During these months, I learned so many valuable life lessons. Looking back, I grew the most I ever have, and I'm grateful. I'm thankful I wasn't injured worse, that no one else got hurt, that my family started to mend, and that my confused relationship with God was healing.
Here are some key takeaway lessons:
Building community is everything.
The nurses who took care of me, my therapist, and my friends and family showing up to support me-they were my lifeline. On the other hand, I saw those in my life who didn't have the best intentions of being my friends and were not supportive. I also felt very lonely and wanted to make more friends, so I set a goal and plan to put myself out there, and I'm grateful for my strong support system now.
Mindfulness is key.
I realized how aimless I was becoming, trying to suppress my overwhelming emotions and not taking care of myself. This incident was a result of my lack of mindfulness and emotional regulation. I needed to be more intentional. Practicing mindfulness has many benefits, such as reducing anxiety, stress, improved focus and emotional regulation.
It's okay to rest.
I was so used to running from my problems and emotions that when I wasn't forced to sit with them at home anymore, I would use working and hanging out instead of confronting my issues. Not being able to walk for that time weighed on me mentally, but it also gave me the opportunity to address my past, my anger, and what led me there. This experience matured me and taught me the importance of rest, self-reflection, and mental well-being.
Conclusion - Currently 21
I look at how far I've come, and I'm proud of myself for being where I am today and for the bright future ahead.

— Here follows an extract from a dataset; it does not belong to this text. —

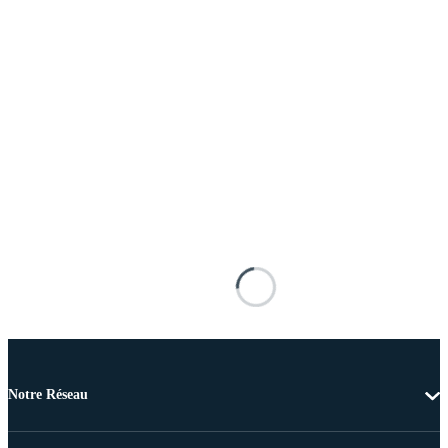
Notre Réseau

The biggest takeaway lesson I have for readers today is to be your most authentic self, become confident, discover what passions drive you, connect with others, take risks, and get out of your comfort zone. Life is too short not to go after what you want because you're afraid of what someone might think. Who cares? You think you know your tomorrow, but truthfully, you don't, so you should live with no regrets because I wonder if I hadn't made it. What a shame. I won't make the mistake of not living according to my truth from now on.